Colorado online bust; Justin Smith walks; Adam Anhang’s ex fights extradition

TAGs: adam anhang, Aurea Vazquez Rijos, colorado, Department of Justice, justin smith, sports betting, taiwanchik-trincher organization, teddy mitchell

doj-aurea-vazquezA Colorado man who allegedly ran an online gambling site with ties to Teddy Mitchell has been arrested by state authorities. Boulder resident Larry Kyle Richardson was arrested Friday after a grand jury indicted him for racketeering in connection with the operation of an illegal online gambling site between Jan. 1, 2010 and Jan. 8, 2013. The Daily Camera quoted the Colorado Bureau of Investigation citing 195 instances in which suspected gamblers wrote checks totalling nearly $300k to Richardson to cover their wagers.

The indictment accuses Richardson of sharing a percentage of his ill-gotten gains with California resident Richard Hancock, one of nine individuals swept up in an illegal online sports betting and poker bust by the US Attorney for the Western District of Oklahoma in September 2012. In August 2013, Hancock was handed a 16-month prison sentence on top of the $2.45m in asset forfeitures for his online activity. In July, Mitchell pled guilty to illegal gambling and money laundering for his role in the Oklahoma case, which involved setting up clients with a Costa Rica-based website while settling up accounts in person. Mitchell is looking at a maximum of 25 years behind bars when he’s sentenced on Jan. 17.

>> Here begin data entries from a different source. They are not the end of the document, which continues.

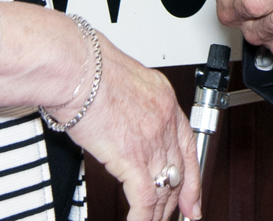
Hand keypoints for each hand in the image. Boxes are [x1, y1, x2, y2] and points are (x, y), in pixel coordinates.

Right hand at [61, 33, 200, 220]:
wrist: (78, 68)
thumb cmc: (90, 68)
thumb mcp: (125, 79)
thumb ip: (133, 102)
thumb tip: (126, 116)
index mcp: (165, 100)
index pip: (189, 146)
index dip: (193, 178)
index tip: (194, 198)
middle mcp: (164, 121)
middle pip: (178, 172)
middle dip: (176, 200)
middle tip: (176, 215)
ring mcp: (151, 141)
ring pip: (163, 189)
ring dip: (157, 212)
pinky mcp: (132, 158)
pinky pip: (144, 199)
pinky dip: (141, 217)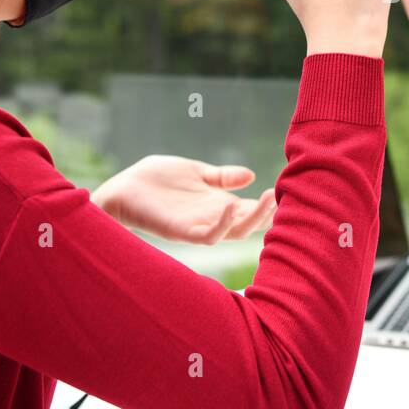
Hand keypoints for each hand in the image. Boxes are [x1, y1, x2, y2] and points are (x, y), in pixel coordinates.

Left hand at [92, 155, 275, 243]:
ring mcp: (196, 226)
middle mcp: (210, 218)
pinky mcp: (179, 231)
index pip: (250, 210)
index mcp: (217, 204)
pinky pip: (205, 236)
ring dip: (252, 219)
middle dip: (266, 213)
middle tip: (280, 196)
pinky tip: (230, 206)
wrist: (123, 186)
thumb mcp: (196, 172)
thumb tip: (251, 176)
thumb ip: (221, 176)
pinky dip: (220, 225)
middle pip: (247, 224)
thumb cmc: (156, 179)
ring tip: (267, 200)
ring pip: (232, 233)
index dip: (268, 203)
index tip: (285, 189)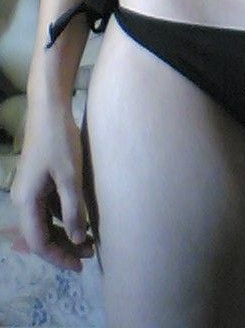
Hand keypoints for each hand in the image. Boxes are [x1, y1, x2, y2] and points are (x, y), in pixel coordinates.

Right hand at [11, 107, 93, 271]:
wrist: (49, 108)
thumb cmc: (60, 141)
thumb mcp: (70, 176)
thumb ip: (73, 210)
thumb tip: (78, 240)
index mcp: (26, 201)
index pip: (39, 242)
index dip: (59, 257)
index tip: (80, 266)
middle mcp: (23, 199)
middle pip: (40, 235)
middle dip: (64, 247)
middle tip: (90, 255)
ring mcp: (30, 189)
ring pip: (45, 222)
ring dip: (65, 233)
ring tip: (90, 241)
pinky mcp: (39, 180)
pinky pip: (48, 208)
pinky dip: (63, 217)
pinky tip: (81, 219)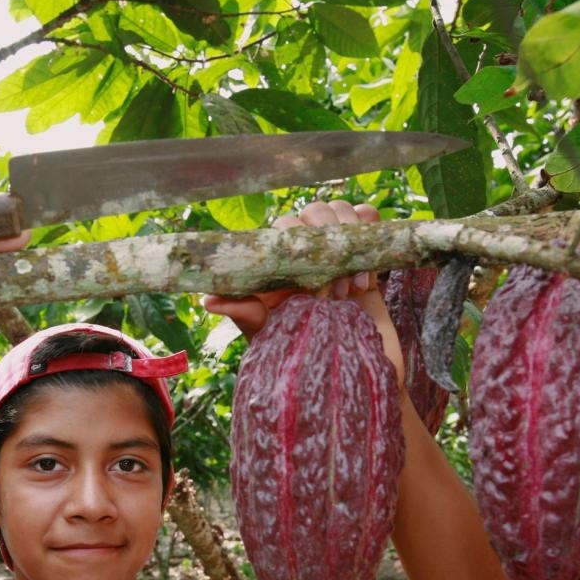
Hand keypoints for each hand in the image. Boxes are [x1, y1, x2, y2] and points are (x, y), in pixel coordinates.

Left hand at [202, 200, 404, 386]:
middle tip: (336, 292)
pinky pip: (367, 218)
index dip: (300, 243)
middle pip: (314, 212)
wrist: (351, 368)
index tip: (312, 284)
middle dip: (329, 245)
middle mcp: (306, 250)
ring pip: (341, 211)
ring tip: (354, 289)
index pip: (284, 227)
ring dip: (351, 243)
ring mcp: (335, 249)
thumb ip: (245, 313)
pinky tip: (368, 278)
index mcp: (280, 262)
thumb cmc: (302, 350)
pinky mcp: (365, 252)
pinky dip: (371, 237)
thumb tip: (208, 300)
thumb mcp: (270, 334)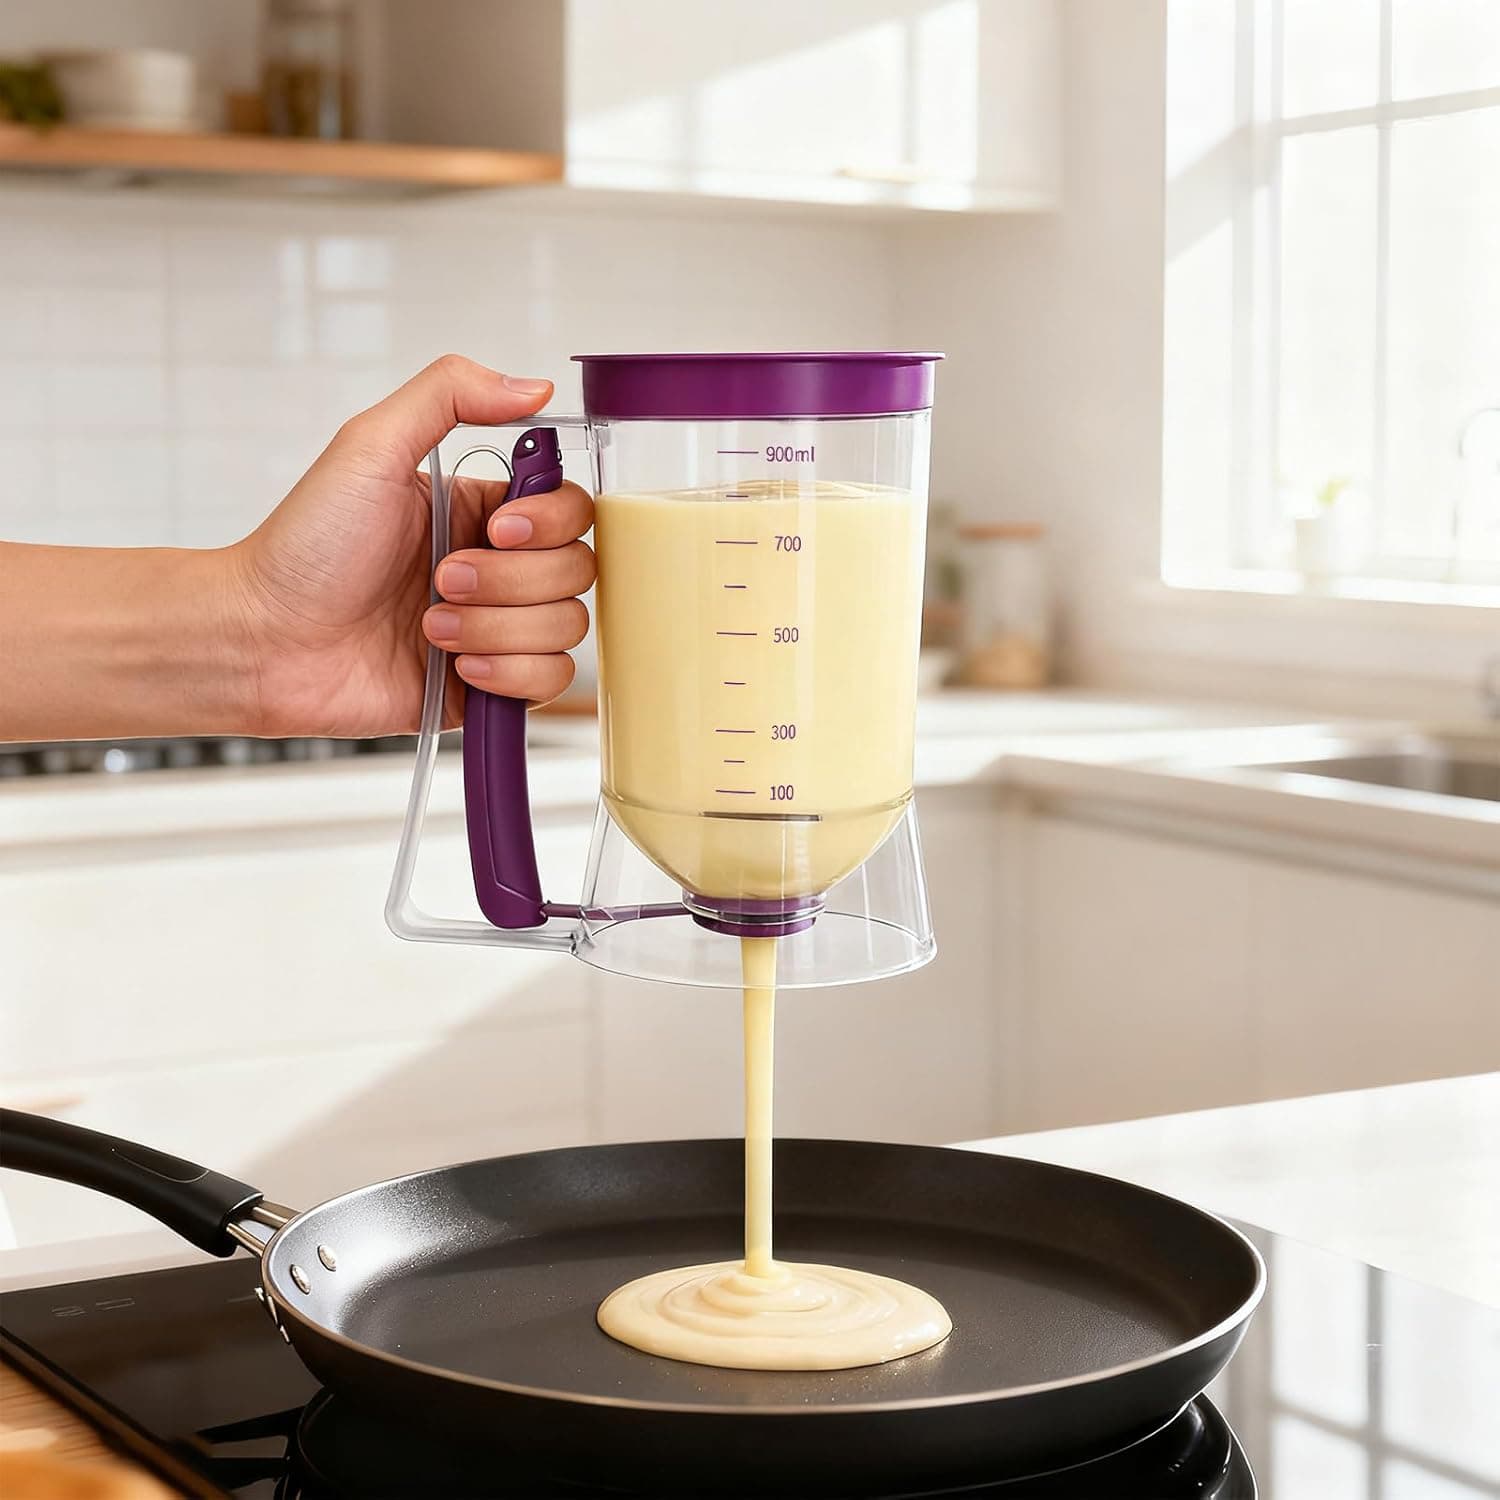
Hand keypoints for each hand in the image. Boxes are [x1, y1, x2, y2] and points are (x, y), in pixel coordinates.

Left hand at [227, 355, 594, 738]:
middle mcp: (497, 568)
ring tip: (430, 627)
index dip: (548, 522)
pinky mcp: (488, 685)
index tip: (496, 527)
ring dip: (497, 628)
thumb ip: (449, 394)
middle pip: (576, 571)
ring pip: (566, 628)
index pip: (571, 508)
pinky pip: (548, 682)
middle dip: (508, 581)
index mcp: (479, 510)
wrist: (266, 641)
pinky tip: (457, 666)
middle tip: (439, 580)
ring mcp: (496, 629)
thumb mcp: (370, 445)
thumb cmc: (304, 548)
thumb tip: (536, 387)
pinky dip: (508, 673)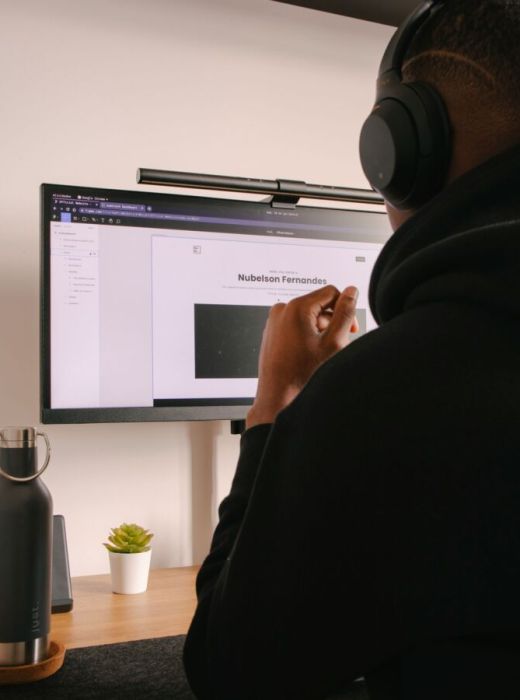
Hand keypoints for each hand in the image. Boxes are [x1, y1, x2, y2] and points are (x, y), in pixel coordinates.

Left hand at [246, 285, 358, 427]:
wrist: (278, 395)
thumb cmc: (302, 374)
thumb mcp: (333, 342)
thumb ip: (345, 313)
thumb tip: (352, 291)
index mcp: (296, 307)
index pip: (331, 292)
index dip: (345, 308)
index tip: (350, 329)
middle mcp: (282, 310)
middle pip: (319, 303)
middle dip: (332, 321)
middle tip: (338, 343)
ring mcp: (274, 320)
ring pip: (308, 315)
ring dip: (320, 329)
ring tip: (322, 352)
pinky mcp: (272, 331)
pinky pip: (295, 324)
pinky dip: (307, 334)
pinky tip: (309, 353)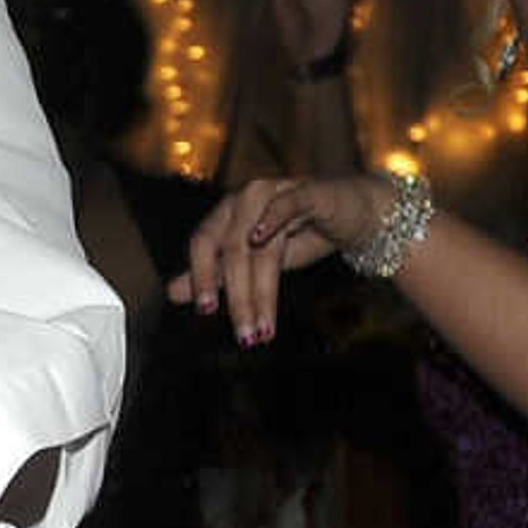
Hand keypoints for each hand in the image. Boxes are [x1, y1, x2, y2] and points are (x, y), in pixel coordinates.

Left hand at [169, 173, 390, 345]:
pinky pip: (286, 204)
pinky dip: (272, 218)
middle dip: (238, 298)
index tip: (206, 312)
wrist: (355, 213)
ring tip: (265, 328)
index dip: (200, 276)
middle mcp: (245, 199)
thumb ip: (216, 274)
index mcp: (227, 213)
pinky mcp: (308, 191)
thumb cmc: (301, 233)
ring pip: (259, 243)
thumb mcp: (255, 260)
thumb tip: (172, 293)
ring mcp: (276, 191)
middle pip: (232, 250)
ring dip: (262, 290)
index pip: (203, 244)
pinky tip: (261, 239)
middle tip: (246, 336)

Over on the east coast, poker player Justin ‘BoostedJ’ Smith has received two years probation for his involvement in the Taiwanchik-Trincher illegal sports betting and poker ring that was taken down so spectacularly by the US Attorney for the Southern District of New York in April 2013. In September, Smith pled guilty to accepting a financial instrument in connection with an illegal online sportsbook. On Monday, Judge Jesse M. Furman spared Smith a stint behind bars, although Smith has to spend the first three months of his probation under house arrest. Smith, who had previously agreed to pay $500k to atone for his sins, was also ordered to perform 200 hours of community service.

Even further east (Spain, to be exact), the woman accused of orchestrating the 2005 murder of CWC Gaming CEO Adam Anhang is fighting efforts to extradite her to the US. Aurea Vazquez Rijos (pictured above) was arrested in Madrid last summer after stepping off a plane from Italy, where she’d sought refuge five years after she was indicted in the US for her role in Anhang’s murder. Anhang was in the process of divorcing Vazquez after only six months of marriage when he was stabbed multiple times outside a restaurant in Puerto Rico, where he’d agreed to meet Vazquez in order to discuss a divorce settlement. Alex Pabón Colón, the man convicted of killing Anhang, told police Vazquez had promised him $3m for killing her soon to be ex-husband, who ran a profitable Costa Rican-based online gambling software operation.

In December, Vazquez told Madrid’s National Court that she was never aware that she was subject to a US indictment. She also claimed there was no case against her and that she’d been tricked into traveling to Spain, calling her arrest “an act of the Mafia and corruption.” Spanish law doesn’t allow extradition to countries where defendants face either the death penalty or a life sentence without parole. The court is expected to rule on Vazquez’s fate later this month.